A stabilire questo principio è stata la Corte Costituzionale, con la sentenza n. 90/2024. I giudici hanno sostenuto l’eccesiva rigidità della norma che sanciva la restituzione totale dell’anticipo della NASpI, a prescindere dalla causa alla base dell’interruzione dell’attività da parte del percettore.
In ottemperanza al principio di equità, invece, è essenziale distinguere la cessazione volontaria da quella derivante da cause imprevedibili. Per la Corte Costituzionale, in altre parole, deve sempre essere valutato il rischio d’impresa; se l’attività iniziata dal disoccupato dovesse fallire per eventi di forza maggiore prima della scadenza dell’indennità NASpI, sarebbe ingiusta una punizione troppo severa.
Cause di forza maggiore anticipo NASpI: tutte le circostanze ricomprese
La sentenza è stata recepita dalla Circolare INPS n. 36/2025, che ha chiarito che l’Istituto procederà all’accertamento della possibile sopravvenienza di cause imprevedibili non riconducibili alla volontà all’interessato e, soltanto in assenza delle stesse, notificherà il provvedimento di indebito relativo all’indennità erogata. In caso contrario, la restituzione delle somme sarà limitata alla durata del rapporto di lavoro subordinato.
Il lavoratore avrà 30 giorni di tempo per inviare la documentazione attestante le cause di forza maggiore. Tra queste ultime, vi rientrano:
- calamità naturali con stato di emergenza (come terremoti, alluvioni, frane, uragani);
- conflitti bellici straordinari e imprevedibili;
- incendi improvvisi non riconducibili al beneficiario;
- distruzione o guasti gravi delle attrezzature aziendali per eventi fortuiti;
- restrizioni sanitarie legate a pandemie o epidemie;
- provvedimenti giudiziari che rendono impossibile la prosecuzione dell’attività lavorativa.

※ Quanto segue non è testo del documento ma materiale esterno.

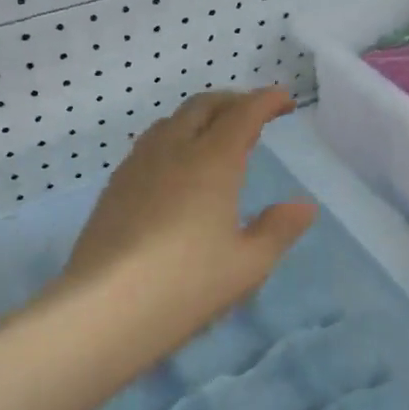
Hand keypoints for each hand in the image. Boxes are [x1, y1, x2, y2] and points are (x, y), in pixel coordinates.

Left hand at [62, 89, 316, 351]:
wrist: (105, 308)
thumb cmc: (187, 284)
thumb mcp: (248, 264)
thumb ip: (278, 229)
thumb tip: (304, 206)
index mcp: (212, 161)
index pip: (243, 114)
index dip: (266, 101)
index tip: (284, 101)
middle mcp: (172, 151)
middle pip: (203, 107)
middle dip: (232, 102)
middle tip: (253, 114)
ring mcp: (137, 167)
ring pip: (170, 123)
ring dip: (199, 118)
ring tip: (214, 137)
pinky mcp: (113, 189)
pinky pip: (149, 146)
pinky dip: (173, 140)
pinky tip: (175, 170)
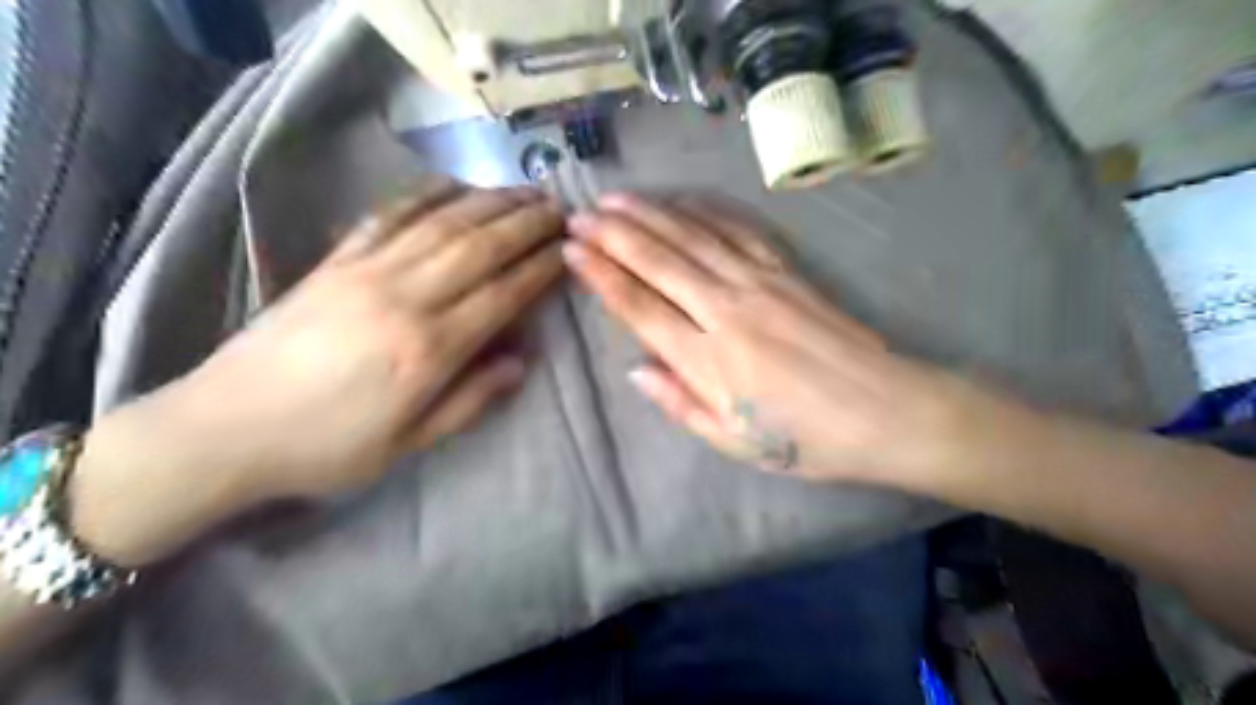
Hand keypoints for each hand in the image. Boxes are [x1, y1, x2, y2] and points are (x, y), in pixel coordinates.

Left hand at [65, 178, 560, 563]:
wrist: (226, 427)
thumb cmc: (328, 447)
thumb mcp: (410, 443)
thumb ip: (471, 400)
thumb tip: (521, 361)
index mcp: (429, 349)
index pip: (502, 295)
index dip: (539, 269)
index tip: (567, 249)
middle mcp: (404, 298)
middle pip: (479, 247)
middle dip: (525, 223)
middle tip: (559, 207)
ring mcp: (366, 271)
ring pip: (442, 224)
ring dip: (489, 202)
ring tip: (523, 190)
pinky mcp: (335, 261)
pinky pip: (388, 216)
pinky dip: (425, 195)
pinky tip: (453, 184)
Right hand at [564, 194, 964, 484]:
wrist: (886, 411)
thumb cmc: (807, 439)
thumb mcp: (735, 442)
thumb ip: (680, 403)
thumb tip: (636, 369)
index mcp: (709, 359)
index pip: (640, 307)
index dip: (602, 276)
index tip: (572, 251)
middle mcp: (727, 310)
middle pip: (659, 262)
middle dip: (614, 235)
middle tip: (579, 214)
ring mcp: (760, 284)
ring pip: (692, 239)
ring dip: (650, 216)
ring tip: (615, 199)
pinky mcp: (787, 273)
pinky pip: (737, 234)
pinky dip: (703, 215)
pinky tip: (681, 203)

Se, invece, l’interruzione del lavoro autonomo o di impresa avviene per ragioni ordinarie, l’interessato sarà obbligato a restituire l’intera somma percepita come NASpI anticipata. A titolo esemplificativo, chiariamo che non sono considerati eventi di forza maggiore:
- il fallimento per cattiva gestione;
- i problemi finanziari non riconducibili a cause straordinarie;
- le scelte strategiche sbagliate;
- la perdita di clienti o il calo delle vendite;
- la chiusura volontaria dell’attività;
- i procedimenti fallimentari ordinari.